From the Recording Home top bar, the Status icon opens a read-only readiness screen. At a glance it shows whether the InkSpoke keyboard is enabled, whether microphone permission is granted, and your current inference mode — plus quick buttons to re-run the Setup Guide and open InkSpoke Pro. It's the fastest way to confirm you're set up before you rely on dictation in a hurry.


InkSpoke Pro

The InkSpoke Pro screen (Home → InkSpoke Pro) lists what a subscription unlocks — unlimited cloud transcription, LLM text refinement, cloud sync across devices, and priority support — with a View Plans button. You'll also see a subscribe prompt appear automatically if a dictation is blocked because a trial or credit limit was reached, offering Upgrade.

View Plans opens the pricing page at inkspoke.app/pricing in your browser. Subscriptions are purchased on the web — there's no in-app purchase on Android.

In-app Sign In is coming soon on Android

The Account area in General settings (Sign In, trial status, tier badge) is present but the Sign In button isn't wired up yet in the current build, so account and trial management aren't available from inside the app.

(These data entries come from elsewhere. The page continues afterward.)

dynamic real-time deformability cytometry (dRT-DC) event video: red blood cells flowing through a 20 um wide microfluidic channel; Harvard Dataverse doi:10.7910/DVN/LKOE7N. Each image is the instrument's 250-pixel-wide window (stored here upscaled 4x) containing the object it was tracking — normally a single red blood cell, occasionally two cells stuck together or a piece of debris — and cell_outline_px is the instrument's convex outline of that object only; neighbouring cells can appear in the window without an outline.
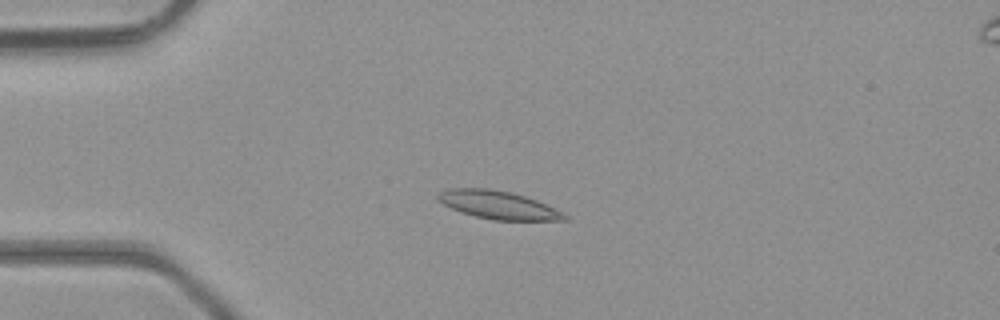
{"species": "common noctule bat (a hibernating species)", "species_latin": "Nyctalus noctula", "temperature_condition": "room temperature", "stored_images_in_passage": 48, "camera_frame_rate_fps": 3000, "um_per_image_px": 0.085, "animal": {"sex": "male", "body_mass_g": 23.1, "forearm_length_mm": 52.7}, "frame": {"image": 1, "passage_image": 13, "time_ms": 4.0, "image_size_px": [1000, 320], "cell_outline_px": [[568, 220], [492, 220], [460, 212], [436, 200], [436, 196], [440, 192], [448, 188], [488, 188], [512, 192], [536, 200], [568, 216]], "centroid_in_image_um": [42.29, 17.41], "position_along_channel_um": 42.7, "area_um2": 20.52}}
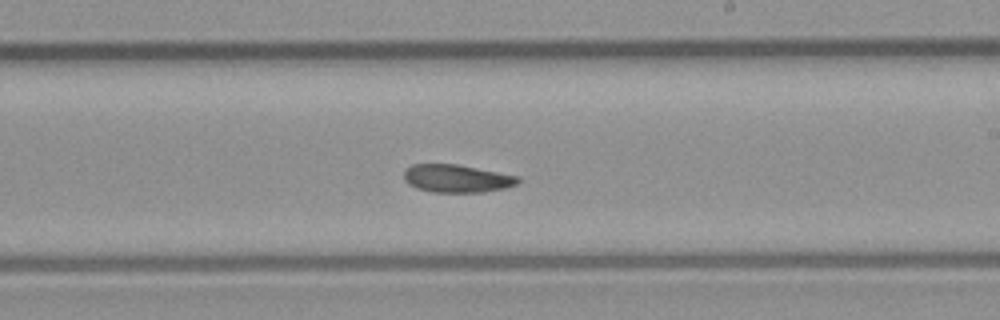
{"frame": {"image": 2, "passage_image": 29, "time_ms": 9.333, "image_size_px": [1000, 320], "cell_outline_px": [[520, 180], [516, 184], [504, 188], [484, 192], [432, 192], [416, 188], [408, 184], [404, 180], [404, 168], [412, 164], [456, 164], [520, 176]], "centroid_in_image_um": [38.8, 15.17], "position_along_channel_um": 250.2, "area_um2": 18.61}}
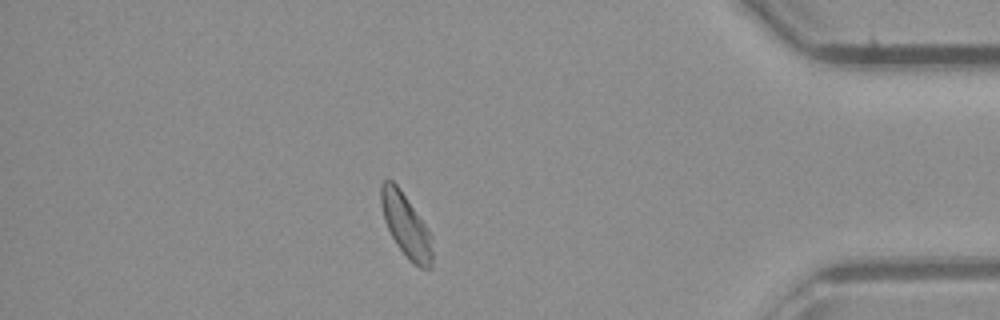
{"frame": {"image": 3, "passage_image": 42, "time_ms": 13.667, "image_size_px": [1000, 320], "cell_outline_px": [[432, 268], [420, 268], [412, 264], [408, 260], [396, 244], [384, 220], [380, 204], [380, 184], [384, 180], [392, 180], [400, 188], [428, 228], [432, 236]], "centroid_in_image_um": [34.51, 19.17], "position_along_channel_um": 400.7, "area_um2": 19.19}, "authors_computed_cell_mechanics": {"area_um2": 19.652, "velocity_mm_per_s": 4.3949, "shape_relaxation_time_tau1_ms": 5.0345, "shape_relaxation_time_tau2_ms": 3.861, "deformation_change_tau1": 0.1408, "deformation_change_tau2": 0.0985}}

Manage your subscription on the web account and see Plans and pricing for what each tier includes.


What's coming to Android

These features exist in the app's design but aren't usable in the current build. We're calling them out so nothing surprises you:

FeatureStatus
In-app Sign In / account & trialComing soon — the button is inert today; use the web account.
QR pairing with your desktopComing soon — the sync screen can discover nearby desktops, but the QR scanner that completes pairing isn't wired yet.
Command Mode / transform selected textComing soon — needs an Android Accessibility service that doesn't ship yet.
Voice keyboard's language & workspace pickersComing soon — the keyboard is voice-only for now; it auto-matches a workspace to the app you're in.
What works today

In-app dictation, the voice keyboard, workspaces, history, on-device / cloud / BYOK models, and personal context & vocabulary are all fully working. The list above is what's still on the way.